In the wake of a series of powerful winter storms that lashed California for three weeks in January, the state announced that it will deliver more water than expected from its major storage and delivery system.
All 29 public water agencies — serving 27 million people — that pull water from the State Water Project can expect to receive 30 percent of requested deliveries, up from just 5 percent of requested amounts announced in December.
“We are not out of drought in California but this certainly makes a significant dent,” said Department of Water Resources Director Karla Nemeth, who called the announcement “a little bit of good news.”
The increased allocations are based primarily on water storage levels at the state’s largest reservoirs, Lake Oroville and San Luis Reservoir.
Oroville is currently at 63 percent of capacity and 110 percent of average for this date and San Luis is at 56 percent of capacity and 77 percent of average.
“This could very well end up being simply an average water year. I know it doesn’t really feel like it right now.”Karla Nemeth, California Department of Water Resources
Many other reservoirs across the state are doing similarly well, but water managers cautioned against unbridled optimism, since it’s not clear how much more precipitation will fall between now and April 1, which typically marks the end of the rainy season.

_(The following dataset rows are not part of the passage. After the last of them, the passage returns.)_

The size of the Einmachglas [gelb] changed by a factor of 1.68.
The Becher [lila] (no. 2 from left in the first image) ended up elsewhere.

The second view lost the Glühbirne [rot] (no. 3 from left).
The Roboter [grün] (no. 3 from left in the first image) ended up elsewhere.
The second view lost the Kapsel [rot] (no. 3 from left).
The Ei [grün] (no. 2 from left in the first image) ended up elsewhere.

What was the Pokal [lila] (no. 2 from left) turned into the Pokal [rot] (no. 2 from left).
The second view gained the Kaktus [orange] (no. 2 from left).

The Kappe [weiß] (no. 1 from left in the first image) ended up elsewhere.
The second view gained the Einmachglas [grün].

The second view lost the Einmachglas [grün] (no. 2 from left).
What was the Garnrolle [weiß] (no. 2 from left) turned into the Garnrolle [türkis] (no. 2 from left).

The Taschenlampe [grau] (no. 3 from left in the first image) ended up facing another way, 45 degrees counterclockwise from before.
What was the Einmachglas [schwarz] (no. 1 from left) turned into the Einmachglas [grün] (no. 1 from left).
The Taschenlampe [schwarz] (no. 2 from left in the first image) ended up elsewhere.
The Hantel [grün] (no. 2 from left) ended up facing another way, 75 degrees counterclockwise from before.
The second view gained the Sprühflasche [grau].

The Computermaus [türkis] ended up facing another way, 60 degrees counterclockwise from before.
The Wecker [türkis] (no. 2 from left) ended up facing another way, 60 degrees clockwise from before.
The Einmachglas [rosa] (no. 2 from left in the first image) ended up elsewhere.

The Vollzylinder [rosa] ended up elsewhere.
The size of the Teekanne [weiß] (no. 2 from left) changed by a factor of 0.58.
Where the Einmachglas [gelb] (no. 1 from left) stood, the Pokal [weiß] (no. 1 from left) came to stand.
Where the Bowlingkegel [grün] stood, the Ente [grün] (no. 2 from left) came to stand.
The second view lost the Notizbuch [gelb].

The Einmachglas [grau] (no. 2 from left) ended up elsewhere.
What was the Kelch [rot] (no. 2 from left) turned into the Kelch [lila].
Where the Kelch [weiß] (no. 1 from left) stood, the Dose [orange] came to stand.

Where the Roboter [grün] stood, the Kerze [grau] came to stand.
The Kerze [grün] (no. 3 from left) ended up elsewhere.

“This could very well end up being simply an average water year,” Nemeth said. “I know it doesn’t really feel like it right now.”
Gov. Gavin Newsom released a statement saying the state is working to “modernize” its storage and delivery infrastructure to better capture precipitation as climate change intensifies California’s weather extremes.
“Thanks to the water captured and stored from recent storms, the state is increasing deliveries to local agencies that support two-thirds of Californians — good news for communities and farms in the Bay Area, San Joaquin Valley and Southern California,” Newsom said.
Better, but far from normal
While any increase in water deliveries from the state is welcome news to local water systems, the 30 percent allocation is only about half of what the state delivers on an average year and it’s unclear how much of the recent deluges will make it into groundwater basins for future use.
Additionally, the Colorado River watershed is still struggling through a historic dry spell. So far, only far north Del Norte County has been removed from a drought classification by the U.S. Drought Monitor, with most other parts of the state still lingering under “moderate” or “severe” conditions.
“Our message is that three weeks of storms doesn’t erase three years of drought,” said Kirsten Struve, assistant officer for water supply at the Santa Clara Valley Water District, which gets about 40 percent of its supply from the state system and the federally run Central Valley Project.
“Last year we had a very wet December and then we had the driest three-month period that followed,” Struve said. “It’s a little too soon to celebrate.”
Struve said none of the water conservation efforts implemented to ease the worst of the drought’s impacts have stopped and she urged people to continue to save as much water as they can.
“The news has been great of course, but we’re still in moderate drought and we want to make conservation a way of life,” Struve said.
Still, more good news could be just around the corner if the Sierra Nevada snowpack, which wasn’t included in the state’s decision to increase water allocations, turns out to be as healthy as it currently looks, with many locations currently measuring well above 100 percent of average.
Also, allocations from the federal Central Valley Project will come out toward the end of February and could add even more supplies to beleaguered local water systems.
“The snowpack is looking really good and we’re very hopeful for a good water supply this year,” said Cindy Kaw, Valley Water’s imported water manager. “We’ll see how the hydrology unfolds this year.”